Il Tribunale osserva, in particolare, che Caia aveva dedotto in modo del tutto generico circa lo stato in cui l'appartamento era stato riconsegnato da Tizio, stato tale da renderlo del tutto invivibile e da costringere la locatrice a demolire e rifare la pavimentazione, con smaltimento in discarica di arredi ed elettrodomestici, rifacimento del bagno e sostituzione delle porte con nuova tinteggiatura.

Rileva però il Tribunale che non si comprende, dagli scritti difensivi di Caia, quali parti dell'appartamento sarebbero semidistrutte e quali arredi ed elettrodomestici risulterebbero inutilizzabili in seguito alla conduzione di Tizio.

Le fotografie e il preventivo prodotti da Caia non suppliscono a tali mancanze, né forniscono prova, in quanto, non avendo un punto di partenza da cui discernere quali danni Tizio avrebbe causato ed a quali beni e/o ambienti dell'immobile, non è possibile 'agganciare' immagini e costi a qualcosa di empiricamente esistente.

Quanto alla ritinteggiatura dell'immobile nella sua interezza, presente come voce di costo nel preventivo, il Tribunale ribadisce che sotto tale profilo, è bene evidenziare, in conformità alla giurisprudenza della Suprema Corte, che, in materia di locazione, deve distinguersi il degrado delle pareti derivante dal normale uso del bene, che esclude ex art. 1590 c.c. qualunque obbligo risarcitorio a carico del conduttore, da quello derivante da un uso negligente della cosa.

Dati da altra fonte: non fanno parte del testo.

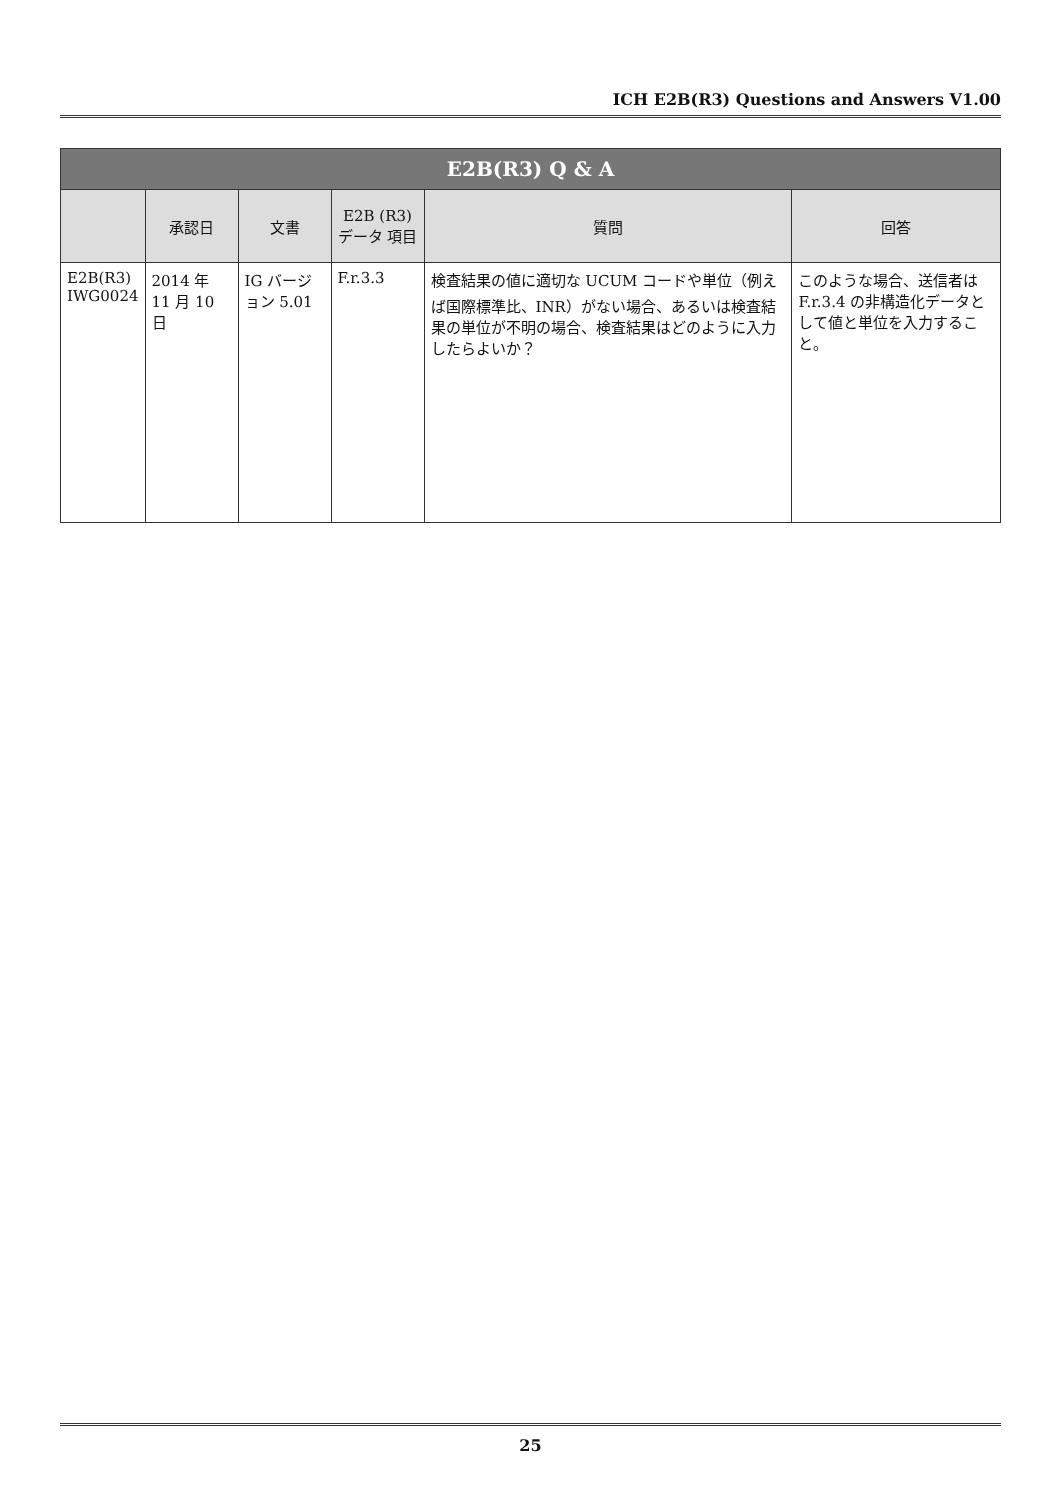ICH E2B(R3) Questions and Answers V1.00
| E2B(R3) Q & A | | | | | |
| --- | --- | --- | --- | --- | --- |
| | 承認日 | 文書 | E2B (R3) データ 項目 | 質問 | 回答 |
| E2B(R3) IWG0024 | 2014 年 11 月 10 日 | IG バージョン 5.01 | F.r.3.3 | 検査結果の値に適切な UCUM コードや単位（例えば国際標準比、INR）がない場合、あるいは検査結果の単位が不明の場合、検査結果はどのように入力したらよいか？ | このような場合、送信者は F.r.3.4 の非構造化データとして値と単位を入力すること。 |
25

Secondo la Cassazione, «la spesa per la tinteggiatura delle pareti non può essere posta a carico del conduttore, atteso che rientra nel normale degrado d'uso il fatto che dopo un certo periodo di tempo i mobili e i quadri lasciano impronte sulle pareti con la precisazione che la clausola che obbliga il conduttore ad eliminare, al termine del rapporto, le conseguenze del deterioramento subito dalla cosa locata per il suo normale uso (nella specie, ponendo a carico del conduttore la spesa per la tinteggiatura delle pareti) deve considerarsi nulla, ai sensi della stessa L. n. 392 del 1978, art. 79 perché, addossando al conduttore una spesa di ordinaria manutenzione, che la legge pone, di regola, a carico del locatore (art. 1576 c.c.), attribuisce a quest'ultimo un vantaggio in aggiunta al canone, unico corrispettivo lecitamente pattuibile a carico del conduttore» (cfr., da ultimo, Cassazione civile, sez. III, 13/11/2019 n. 29329).

Nella vicenda in esame non sono state fornite evidenze atte a dimostrare che i muri dell'immobile fossero stati danneggiati dal conduttore o non fossero piuttosto degradati come conseguenza del normale uso dell'appartamento.